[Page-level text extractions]
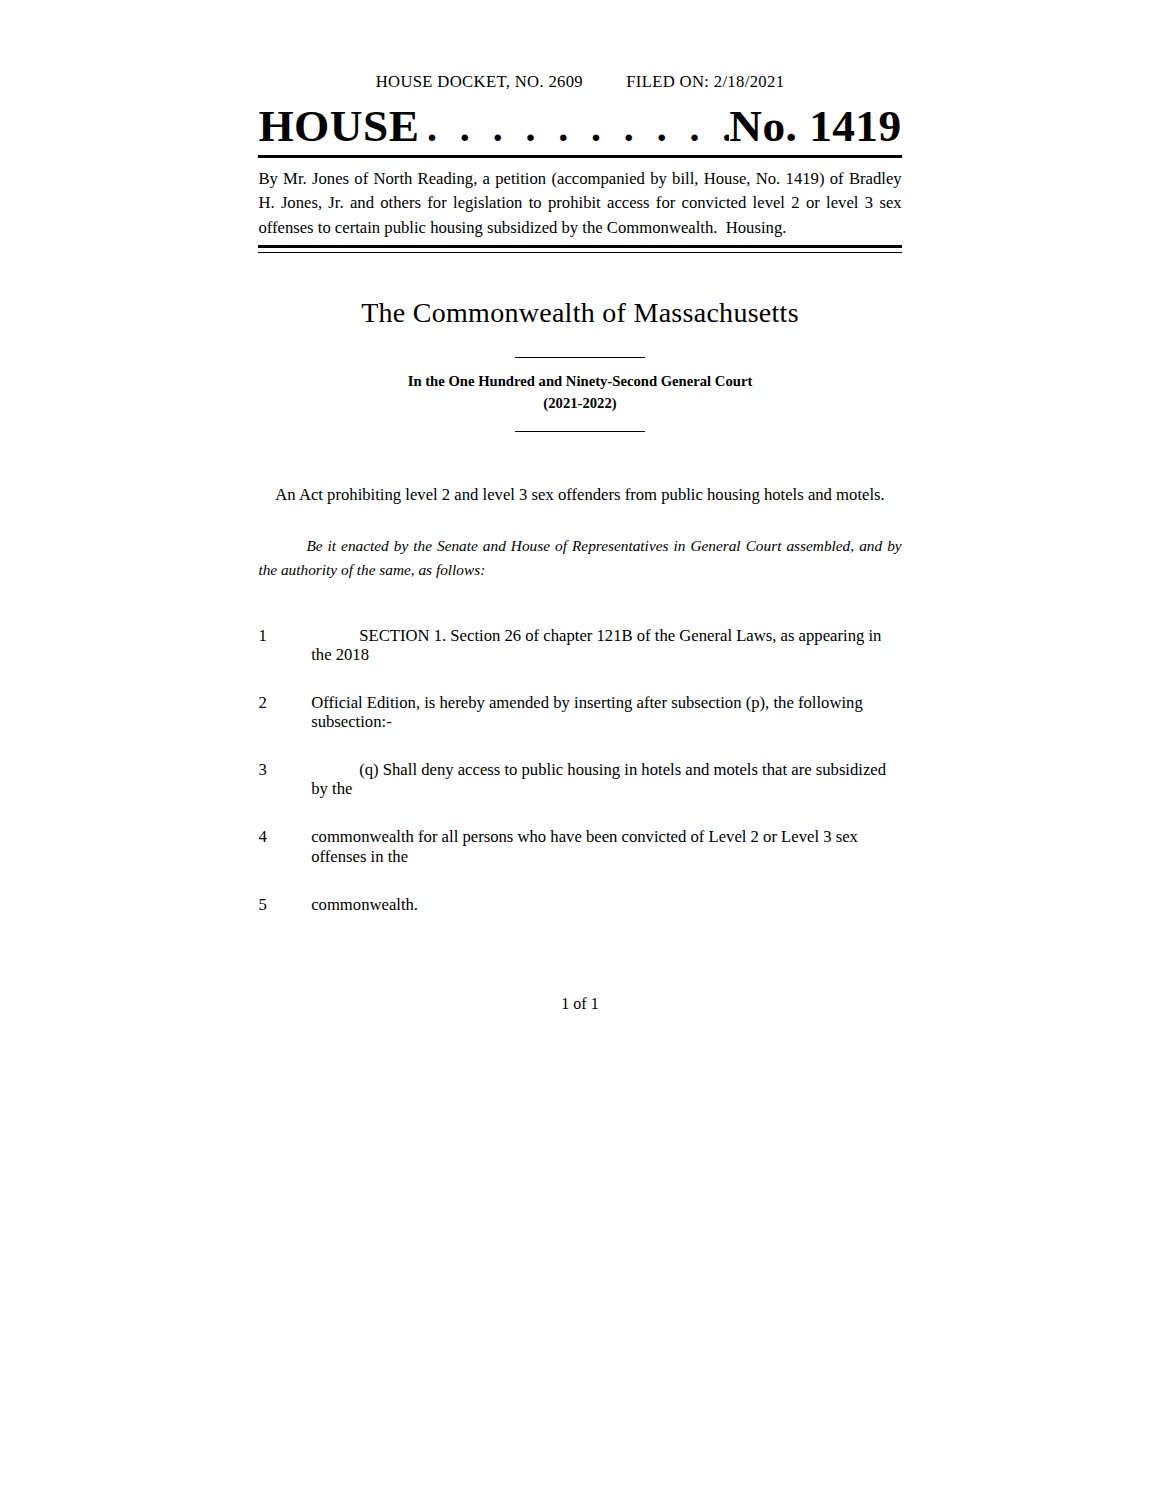HOUSE DOCKET, NO. 2609 FILED ON: 2/18/2021
HOUSE . . . . . . . . . . . . . . . No. 1419
By Mr. Jones of North Reading, a petition (accompanied by bill, House, No. 1419) of Bradley H. Jones, Jr. and others for legislation to prohibit access for convicted level 2 or level 3 sex offenses to certain public housing subsidized by the Commonwealth. Housing.
The Commonwealth of Massachusetts
In the One Hundred and Ninety-Second General Court
(2021-2022)
An Act prohibiting level 2 and level 3 sex offenders from public housing hotels and motels.
Be it enacted by the Senate and House of Representatives in General Court assembled, and by the authority of the same, as follows:
| 1 | SECTION 1. Section 26 of chapter 121B of the General Laws, as appearing in the 2018 |
| 2 | Official Edition, is hereby amended by inserting after subsection (p), the following subsection:- |
| 3 | (q) Shall deny access to public housing in hotels and motels that are subsidized by the |
| 4 | commonwealth for all persons who have been convicted of Level 2 or Level 3 sex offenses in the |
| 5 | commonwealth. |
1 of 1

» **PROBLEM STATEMENT**
Work out how many lines of the records contain the string "access". Nothing but the number should be written.

» **SOLUTION FOR THIS EXERCISE**
2